──────── Dataset records ────────

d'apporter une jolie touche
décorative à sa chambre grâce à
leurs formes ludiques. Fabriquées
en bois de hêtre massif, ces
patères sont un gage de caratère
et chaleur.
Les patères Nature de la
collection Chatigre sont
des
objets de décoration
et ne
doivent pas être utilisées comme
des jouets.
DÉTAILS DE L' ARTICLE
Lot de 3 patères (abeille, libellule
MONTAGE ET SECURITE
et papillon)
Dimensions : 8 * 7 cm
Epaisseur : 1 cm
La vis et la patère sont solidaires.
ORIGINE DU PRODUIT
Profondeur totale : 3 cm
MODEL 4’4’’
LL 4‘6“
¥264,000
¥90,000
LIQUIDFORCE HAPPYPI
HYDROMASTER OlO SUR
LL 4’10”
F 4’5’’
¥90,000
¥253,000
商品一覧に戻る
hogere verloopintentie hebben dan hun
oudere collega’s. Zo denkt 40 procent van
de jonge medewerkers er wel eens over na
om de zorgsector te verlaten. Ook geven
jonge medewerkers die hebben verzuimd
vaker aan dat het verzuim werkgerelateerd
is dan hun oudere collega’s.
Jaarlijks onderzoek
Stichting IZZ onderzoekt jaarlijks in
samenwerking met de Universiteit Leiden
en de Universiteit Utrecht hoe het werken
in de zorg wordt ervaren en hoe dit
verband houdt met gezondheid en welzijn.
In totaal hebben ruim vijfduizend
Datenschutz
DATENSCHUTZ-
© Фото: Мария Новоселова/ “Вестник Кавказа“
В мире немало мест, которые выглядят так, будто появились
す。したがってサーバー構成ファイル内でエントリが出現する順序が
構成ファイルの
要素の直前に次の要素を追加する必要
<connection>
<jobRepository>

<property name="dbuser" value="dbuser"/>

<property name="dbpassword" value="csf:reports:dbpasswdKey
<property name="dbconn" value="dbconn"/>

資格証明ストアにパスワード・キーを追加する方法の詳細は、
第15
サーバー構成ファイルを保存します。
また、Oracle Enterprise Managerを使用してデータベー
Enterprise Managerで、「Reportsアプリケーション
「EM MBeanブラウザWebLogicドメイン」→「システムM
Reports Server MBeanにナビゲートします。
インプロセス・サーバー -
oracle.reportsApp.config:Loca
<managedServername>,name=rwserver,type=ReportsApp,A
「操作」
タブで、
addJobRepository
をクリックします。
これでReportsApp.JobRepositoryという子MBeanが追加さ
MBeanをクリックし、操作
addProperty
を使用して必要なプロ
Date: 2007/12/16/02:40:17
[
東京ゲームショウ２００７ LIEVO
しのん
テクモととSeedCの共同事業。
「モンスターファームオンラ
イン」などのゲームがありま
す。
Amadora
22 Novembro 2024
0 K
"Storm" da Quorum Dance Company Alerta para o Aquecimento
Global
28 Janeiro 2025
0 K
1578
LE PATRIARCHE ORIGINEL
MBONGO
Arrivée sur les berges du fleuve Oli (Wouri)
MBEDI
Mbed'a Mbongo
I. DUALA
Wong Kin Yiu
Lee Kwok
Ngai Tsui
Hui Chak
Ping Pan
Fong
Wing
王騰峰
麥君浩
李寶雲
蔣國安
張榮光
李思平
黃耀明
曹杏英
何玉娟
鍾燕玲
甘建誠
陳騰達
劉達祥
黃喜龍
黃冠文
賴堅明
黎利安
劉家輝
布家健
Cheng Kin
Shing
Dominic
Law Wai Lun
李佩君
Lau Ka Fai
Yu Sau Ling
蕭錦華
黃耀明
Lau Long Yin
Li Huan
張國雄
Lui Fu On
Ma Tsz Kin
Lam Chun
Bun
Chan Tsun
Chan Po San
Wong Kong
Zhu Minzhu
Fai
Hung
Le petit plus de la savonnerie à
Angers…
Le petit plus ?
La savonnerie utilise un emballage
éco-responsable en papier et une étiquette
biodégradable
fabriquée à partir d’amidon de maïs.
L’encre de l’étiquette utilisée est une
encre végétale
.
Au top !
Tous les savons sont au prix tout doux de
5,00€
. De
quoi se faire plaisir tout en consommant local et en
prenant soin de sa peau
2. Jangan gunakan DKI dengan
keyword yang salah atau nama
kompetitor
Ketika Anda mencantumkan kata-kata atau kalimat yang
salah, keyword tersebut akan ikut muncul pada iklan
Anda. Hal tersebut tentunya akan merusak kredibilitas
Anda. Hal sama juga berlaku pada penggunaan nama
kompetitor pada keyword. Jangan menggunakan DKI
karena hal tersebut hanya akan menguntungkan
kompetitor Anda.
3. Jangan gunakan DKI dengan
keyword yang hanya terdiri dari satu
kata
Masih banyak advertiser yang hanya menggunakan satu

────────

_Your objective:_
Give back every line above, unchanged.

_Result of this task:_
d'apporter une jolie touche
décorative à sa chambre grâce à
leurs formes ludiques. Fabriquées
en bois de hêtre massif, ces
patères sont un gage de caratère
et chaleur.
Les patères Nature de la
collection Chatigre sont
des
objets de décoration
et ne
doivent pas être utilisées comme
des jouets.
DÉTAILS DE L' ARTICLE
Lot de 3 patères (abeille, libellule
MONTAGE ET SECURITE
et papillon)
Dimensions : 8 * 7 cm
Epaisseur : 1 cm
La vis et la patère sont solidaires.
ORIGINE DU PRODUIT
Profondeur totale : 3 cm
MODEL 4’4’’
LL 4‘6“
¥264,000
¥90,000
LIQUIDFORCE HAPPYPI
HYDROMASTER OlO SUR
LL 4’10”
F 4’5’’
¥90,000
¥253,000
商品一覧に戻る
hogere verloopintentie hebben dan hun
oudere collega’s. Zo denkt 40 procent van
de jonge medewerkers er wel eens over na
om de zorgsector te verlaten. Ook geven
jonge medewerkers die hebben verzuimd
vaker aan dat het verzuim werkgerelateerd
is dan hun oudere collega’s.
Jaarlijks onderzoek
Stichting IZZ onderzoekt jaarlijks in
samenwerking met de Universiteit Leiden
en de Universiteit Utrecht hoe het werken
in de zorg wordt ervaren en hoe dit
verband houdt met gezondheid en welzijn.
In totaal hebben ruim vijfduizend
Datenschutz
DATENSCHUTZ-
© Фото: Мария Новоселова/ “Вестник Кавказа“
В мире немало мест, которые выглядят так, будто появились
す。したがってサーバー構成ファイル内でエントリが出現する順序が
構成ファイルの
要素の直前に次の要素を追加する必要
<connection>
<jobRepository>

<property name="dbuser" value="dbuser"/>

<property name="dbpassword" value="csf:reports:dbpasswdKey
<property name="dbconn" value="dbconn"/>

資格証明ストアにパスワード・キーを追加する方法の詳細は、
第15
サーバー構成ファイルを保存します。
また、Oracle Enterprise Managerを使用してデータベー
Enterprise Managerで、「Reportsアプリケーション
「EM MBeanブラウザWebLogicドメイン」→「システムM
Reports Server MBeanにナビゲートします。
インプロセス・サーバー -
oracle.reportsApp.config:Loca
<managedServername>,name=rwserver,type=ReportsApp,A
「操作」
タブで、
addJobRepository
をクリックします。
これでReportsApp.JobRepositoryという子MBeanが追加さ
MBeanをクリックし、操作
addProperty
を使用して必要なプロ
Date: 2007/12/16/02:40:17
[
東京ゲームショウ２００７ LIEVO
しのん
テクモととSeedCの共同事業。
「モンスターファームオンラ
イン」などのゲームがありま
す。
Amadora
22 Novembro 2024
0 K
"Storm" da Quorum Dance Company Alerta para o Aquecimento
Global
28 Janeiro 2025
0 K
1578
LE PATRIARCHE ORIGINEL
MBONGO
Arrivée sur les berges du fleuve Oli (Wouri)
MBEDI
Mbed'a Mbongo
I. DUALA
Wong Kin Yiu
Lee Kwok
Ngai Tsui
Hui Chak
Ping Pan
Fong
Wing
王騰峰
麥君浩
李寶雲
蔣國安
張榮光
李思平
黃耀明
曹杏英
何玉娟
鍾燕玲
甘建誠
陳騰達
劉達祥
黃喜龍
黃冠文
賴堅明
黎利安
劉家輝
布家健
Cheng Kin
Shing
Dominic
Law Wai Lun
李佩君
Lau Ka Fai
Yu Sau Ling
蕭錦華
黃耀明
Lau Long Yin
Li Huan
張國雄
Lui Fu On
Ma Tsz Kin
Lam Chun
Bun
Chan Tsun
Chan Po San
Wong Kong
Zhu Minzhu
Fai
Hung
Le petit plus de la savonnerie à
Angers…
Le petit plus ?
La savonnerie utilise un emballage
éco-responsable en papier et une étiquette
biodégradable
fabriquée à partir d’amidon de maïs.
L’encre de l’étiquette utilisée est une
encre végétale
.
Au top !
Tous les savons sont au prix tout doux de
5,00€
. De
quoi se faire plaisir tout en consommant local et en
prenant soin de sa peau
2. Jangan gunakan DKI dengan
keyword yang salah atau nama
kompetitor
Ketika Anda mencantumkan kata-kata atau kalimat yang
salah, keyword tersebut akan ikut muncul pada iklan
Anda. Hal tersebut tentunya akan merusak kredibilitas
Anda. Hal sama juga berlaku pada penggunaan nama
kompetitor pada keyword. Jangan menggunakan DKI
karena hal tersebut hanya akan menguntungkan
kompetitor Anda.
3. Jangan gunakan DKI dengan
keyword yang hanya terdiri dari satu
kata
Masih banyak advertiser yang hanya menggunakan satu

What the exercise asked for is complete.